Then there are the government’s own backbenches. These do have big ideas for radical change, it is just that their radicalism for restoring growth would achieve the opposite. You may have noticed that Liz Truss is back. The most arresting sentence in her long Daily Telegraph essay at the weekend was (my italics): “while I saw the power of ‘the blob of vested interests’ within many a Whitehall department during my more than 10 years in ministerial office, I seriously underestimated the strength of the economic orthodoxy and its influence on the market”. There you have it: the market thought Truss’s libertarianism would hurt growth. And you don’t get to say “markets are wrong” if your economic philosophy is based on the opposite.
Which leaves us with an unsatisfied hunger for (good) bold ideas that fit the magnitude of the problem. So can we do better than either tweaking at the edges or vandalising what is left of the economy? Let me share my thoughts — and encourage Free Lunch readers to share theirs. Here is a three-pronged policy programme I think is bold without being unrealistic.
First, a policy for investment. Every country needs to build more capital, but investment has been particularly stagnant in the UK since 2016. So greater public investment and stronger incentives for private investment should be a no-brainer. That should be politically attractive too — not just because it’s always a good look for politicians to be getting things built, but because this government could build on its own recent policies of boosting public capital spending and granting a temporary “super-deduction” to business investment. Why not make the deduction permanent?
Greater investment would not be politically painless, admittedly. The spending and tax incentives would need either to be covered by higher taxes or more borrowing. Either makes good economic sense, of course. But not in the standard Conservative narrative. Either the narrative or the country’s growth prospects have to give. Other Conservative shibboleths are threatened by the most obvious supporting policies for a Britain that builds more: deregulating planning and building more publicly owned housing.
Second, a policy for creative destruction. The UK is unproductive because too many people work in unproductive jobs.
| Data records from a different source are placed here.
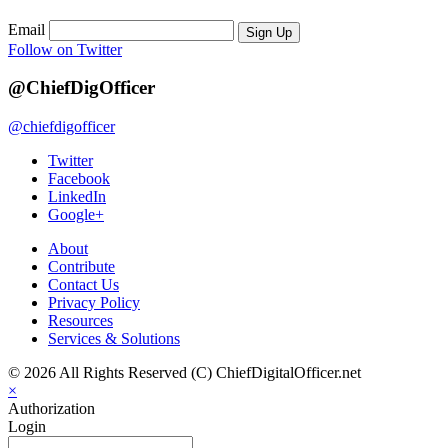
Email
Sign Up
Follow on Twitter
@ChiefDigOfficer
@chiefdigofficer
Twitter
Facebook
LinkedIn
Google+
About
Contribute
Contact Us
Privacy Policy
Resources
Services & Solutions
© 2026 All Rights Reserved (C) ChiefDigitalOfficer.net
×
Authorization
Login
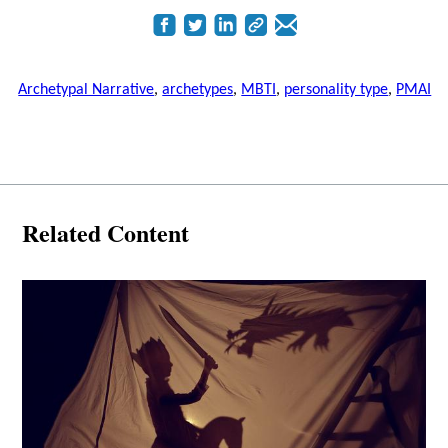
Archetypal Narrative
,
archetypes
,
MBTI
,
personality type
,
PMAI
Related Content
Productivity will come from getting rid of those jobs and over time moving more workers into jobs that create more value per hour and can therefore pay higher wages. Those jobs could be within the same companies and sectors as where the bad jobs are eliminated, but are more likely to be offered by better and expanding employers in the same sector or in other sectors altogether that grow to take the place of declining ones.
What I have described is what creative destruction looks like. It is a process of healthy growth. Here it is true that economic orthodoxy stands in the way, though not in the way Truss has in mind. For the way to encourage such a reallocation is to combine policies that make it unprofitable for companies to hire people to do what machines could do — bettering and enforcing labour standards, pushing minimum wages up — and sustain demand growth enough to give more productive companies the confidence to expand, invest and hire. Both sides of that equation run against some conventional tenets held dear by “responsible” policymakers. Politically, creative destruction requires a tolerance for the sort of wage inflation that accompanies a reallocation into higher-productivity activities, and a willingness to explain that the death of inefficient businesses is how the country progresses.
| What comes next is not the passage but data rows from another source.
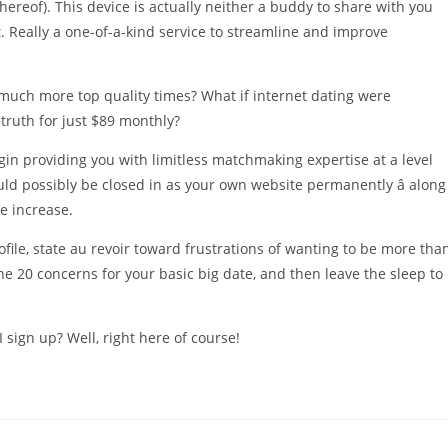
hereof). This device is actually neither a buddy to share with you
 Really a one-of-a-kind service to streamline and improve
 much more top quality times? What if internet dating were
truth for just $89 monthly?
in providing you with limitless matchmaking expertise at a level
uld possibly be closed in as your own website permanently â along
fe increase.
ofile, state au revoir toward frustrations of wanting to be more tha
e 20 concerns for your basic big date, and then leave the sleep to
I sign up? Well, right here of course!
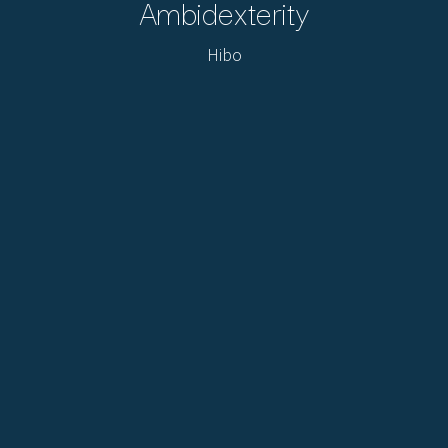
Ambidexterity
Hibo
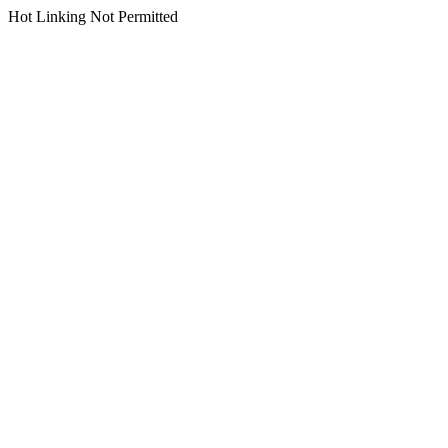
Hot Linking Not Permitted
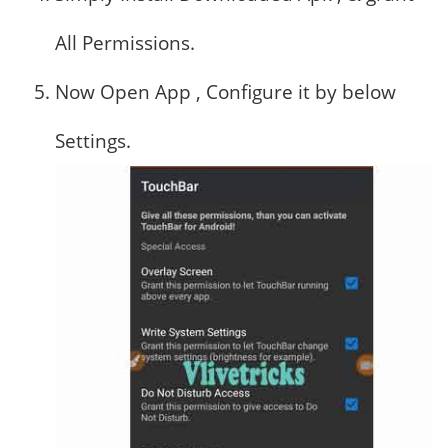
All Permissions.
Now Open App , Configure it by below
Settings.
Third, a policy for trade. Brexit has, of course, imposed huge costs on UK companies’ international trade. It would be best to reverse it. But short of that, what direction gives the best ratio of economic benefit to political cost? I would say seeking to join a full customs union with the EU. That would at a stroke remove rules-of-origin obstacles, giving UK battery production a place in export-orientated supply chains of electric vehicles, for example. It would also solve most of the friction in Northern Ireland-Great Britain shipments. A customs union would not solve the cost of regulatory divergence, of course, but Great Britain exporters will, for now, simply have to stick with EU rules and pay the cost of certification and border controls.
Why do I say the political price would be worth paying? Because it would be smaller than many think. It would, of course, be giving back control to the EU in a very specific and limited way, to coin a phrase. But much less control than rejoining the single market would. And it would give up control that is demonstrably not terribly worth having. There will be no trade deal with the US. The deals the UK has struck have largely been adaptations of the EU’s deals with the same partners (which helps ease the way back). Elsewhere, the EU is at least as likely to conclude new deals and more likely to strike a hard bargain than the UK on its own. Meanwhile, the EU would have gained a big economy as its rule-taker in trade policy.
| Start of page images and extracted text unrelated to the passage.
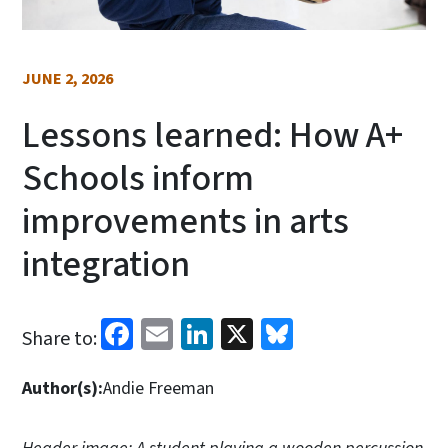
JUNE 2, 2026
Lessons learned: How A+
Schools inform
improvements in arts
integration
Facebook
Email
LinkedIn
X
Bluesky
Share to:
Author(s):
Andie Freeman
If rejoining the EU is conceivable in the mid-term future, as Gideon Rachman wrote this week (and I wrote in 2016), then a customs union is surely a reasonable ambition. Somehow that seems more likely than the two other prongs, which rely on the UK getting its domestic policy act together.
The EU strikes back, sort of
EU leaders congregate today to discuss the bloc’s response to the US’s green subsidy programme. Alan Beattie has delivered his preliminary verdict on the European Commission’s proposal for a “Green Deal Industrial Plan”.
My own take is that it checks all the available boxes but doesn’t overcome the main issue that companies mention when they swoon about the Inflation Reduction Act: that the US tax credit system is so much simpler and more predictable. EU countries arguably put at least as much money available collectively, but it is spread across a patchwork of support schemes (even those at EU level). Many require an approval process after being granted, or have to be applied for, or involve officials selecting only some project among many. All this causes delay and uncertainty.
But it is structurally almost impossible for the EU to overcome it, for several reasons. The biggest is that the power of the purse remains in the hands of national capitals. You can loosen the power of 27 governments to subsidise, but there remain 27 of them. Tax credits, while a more straightforward tool than allocated subsidies, do not overcome this problem since there is no EU-level tax against which credits can be given, so again there will be 27 different tax credit schemes on offer in the best of cases. And, of course, all this means EU governments get into competition with one another more easily than they compete against the US — the reason why state aid is rightly and tightly controlled at EU level.
What to do, then? There is the good intention to streamline some of the subsidy streams; consolidating them would be better but harder. More EU-level funding, but without adding yet another structure, would help too. But perhaps the most promising solution is the commission’s suggestion for a “common scheme” that national capitals could align their tax incentives with. A standard template would do wonders if it let companies know that the 27 different taxmen would all grant the same tax credits.
Other readables
President Joe Biden’s State of the Union address was largely focused on domestic policy. That makes sense: Biden has to begin to convince voters in next year’s presidential election that he has delivered for them. As importantly, he has in fact delivered a lot; just look at The Economist’s latest briefing on just how transformative his policies are for the US economy. It is gratifying to those who from the start commended the magnitude of Biden’s policy goals and achievements.
My colleague Andrew Jack tells a tale of two business schools: one in Kyiv, the other in St Petersburg.
With rising interest rates, many central banks will record accounting losses. A new article from the Bank for International Settlements (known as “the central banks’ bank”) sets out why this does not matter, because “losses do not compromise a central bank’s ability to fulfil its mandate”. Nor does having negative equity. Agustín Carstens, BIS head, makes the point forcefully in an FT op-ed.
Numbers news
OECD inflation peaked in October and is at its lowest since last April, says the latest data release from the club of mostly rich countries.
US police officers receive only one-eighth as much training as their Finnish counterparts — and less than one-sixth of that required for US plumbers.